### Problem details:
Write out every line below exactly, leaving out the pictures.

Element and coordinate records
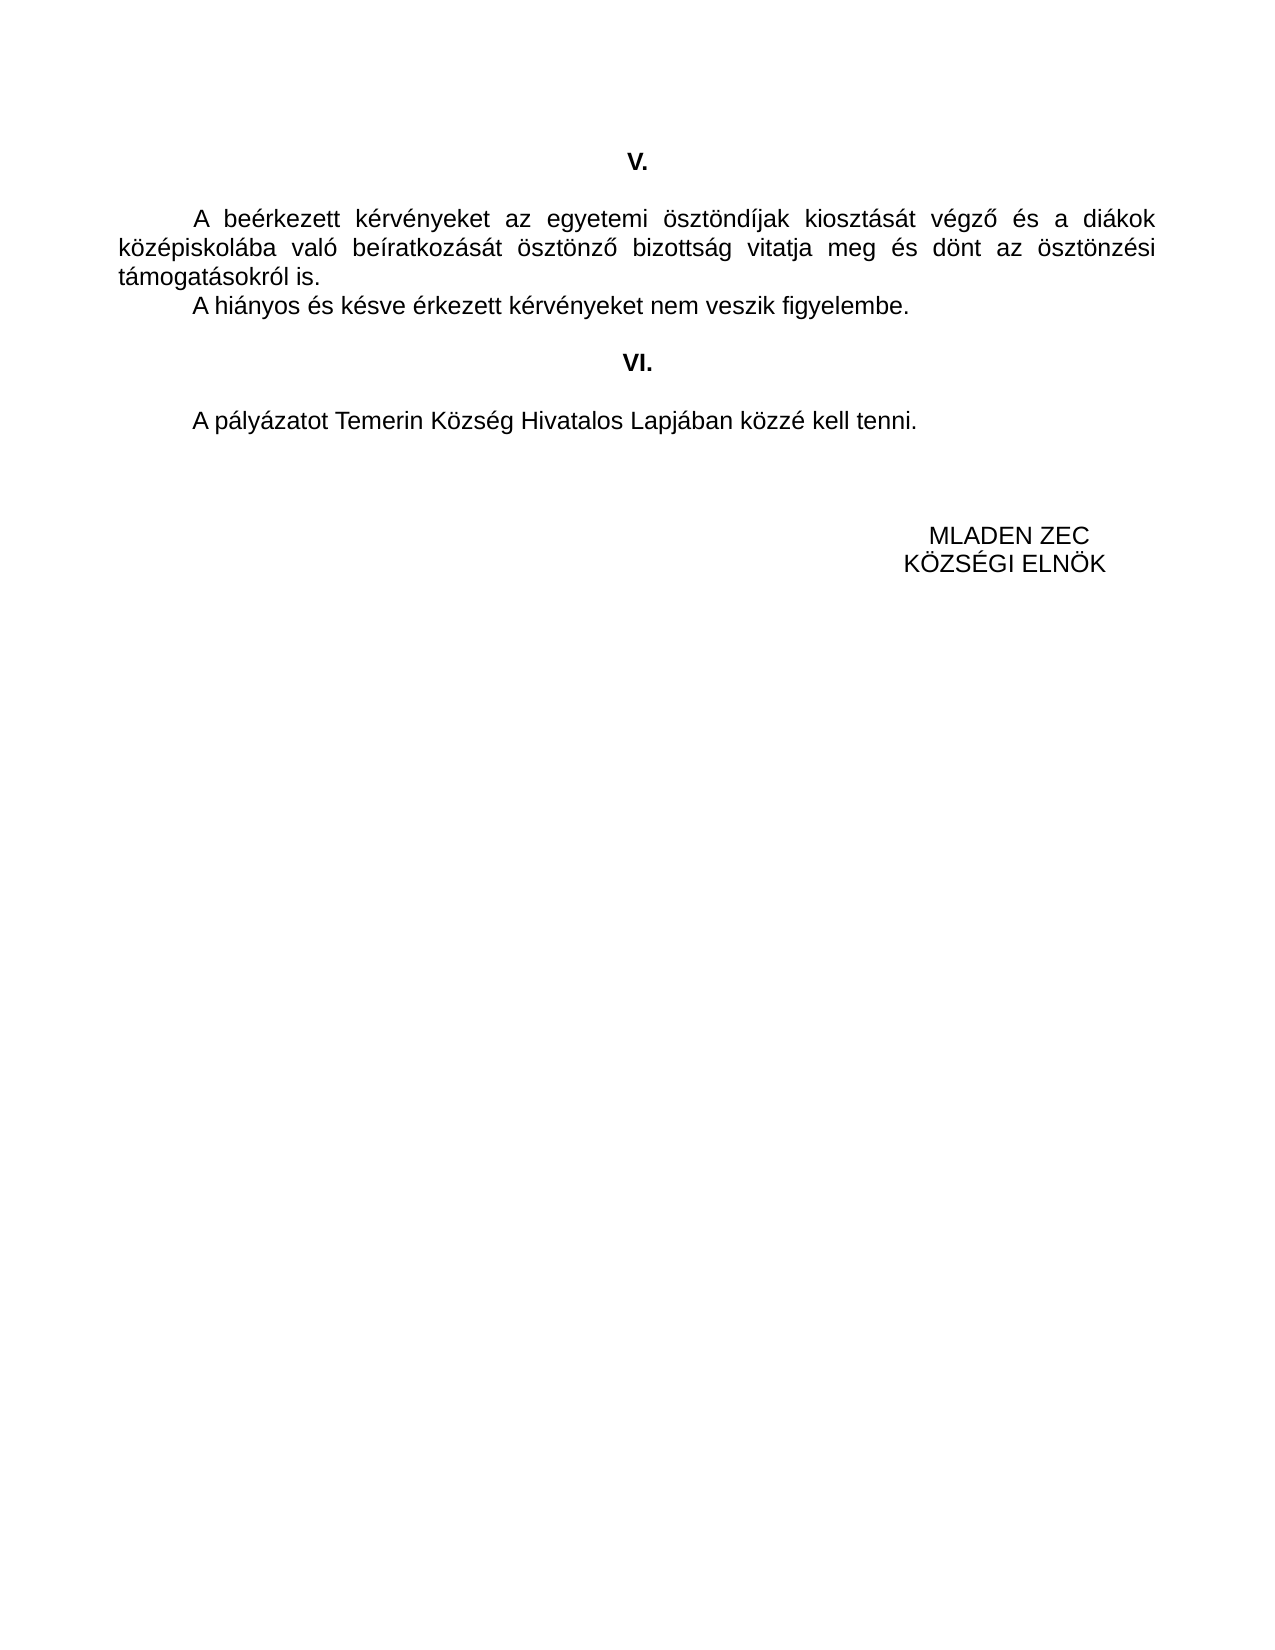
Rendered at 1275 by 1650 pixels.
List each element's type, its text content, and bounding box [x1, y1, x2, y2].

text V. [118, 147, 1157, 176]
text A hiányos és késve érkezett kérvényeket nem veszik figyelembe. [118, 291, 1157, 319]
text A beérkezett kérvényeket az egyetemi ösztöndíjak kiosztását végző és a diákok középiskolába való beíratkozását ösztönző bizottság vitatja meg és dönt az ösztönzési támogatásokról is. [118, 204, 1157, 291]
text KÖZSÉGI ELNÖK [118, 549, 1157, 578]
text MLADEN ZEC [118, 521, 1157, 549]
text VI. [118, 348, 1157, 377]
text A pályázatot Temerin Község Hivatalos Lapjában közzé kell tenni. [118, 406, 1157, 434]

### Completed task:
Rendered at 1275 by 1650 pixels.
List each element's type, its text content, and bounding box [x1, y1, x2, y2].

text V. [118, 147, 1157, 176]
text A hiányos és késve érkezett kérvényeket nem veszik figyelembe. [118, 291, 1157, 319]
text A beérkezett kérvényeket az egyetemi ösztöndíjak kiosztását végző és a diákok középiskolába való beíratkozását ösztönző bizottság vitatja meg és dönt az ösztönzési támogatásokról is. [118, 204, 1157, 291]
text KÖZSÉGI ELNÖK [118, 549, 1157, 578]
text MLADEN ZEC [118, 521, 1157, 549]
text VI. [118, 348, 1157, 377]
text A pályázatot Temerin Község Hivatalos Lapjában közzé kell tenni. [118, 406, 1157, 434]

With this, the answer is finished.